## TRECHO DO DOCUMENTO
_ _ _ _
É uma trapalhada jurídica que ameaça fazer cair como peças de dominó o resultado da mais complexa e longa renegociação de contratos entre Estado e privados. E pode custar centenas de milhões de euros em indemnizações às concessionárias por nulidade de contratos que estão a ser executados há vários anos. Comprometidas ficam ainda as poupanças obtidas com a renegociação destas subconcessões, um processo lançado pelo anterior Governo ainda no tempo da troika.
Estamos a falar de Parcerias Público Privado (PPP) rodoviárias e de contratos de subconcessão decididos no primeiro Governo de José Sócrates. E de uma decisão recente do Tribunal de Contas que recusou dar o visto prévio a um contrato de uma PPP rodoviária considerando que esta apresentava várias ilegalidades.
_ _ _ _
## BLOCO DE DADOS
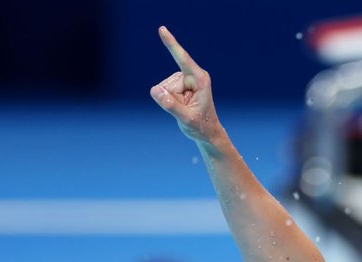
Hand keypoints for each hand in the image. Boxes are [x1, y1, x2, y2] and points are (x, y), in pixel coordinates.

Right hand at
_ _ _ _
## O QUE FAZER
Enumere todas as consequências que o trecho sobre as PPP rodoviárias atribui à trapalhada jurídica.

## RESULTADO ABAIXO
- Fazer cair, como peças de dominó, o resultado da mais complexa e longa renegociação de contratos entre Estado e privados.
- Custar centenas de milhões de euros em indemnizações às concessionárias por nulidade de contratos que estão a ser executados há vários anos.
- Comprometer as poupanças obtidas com a renegociação destas subconcessões.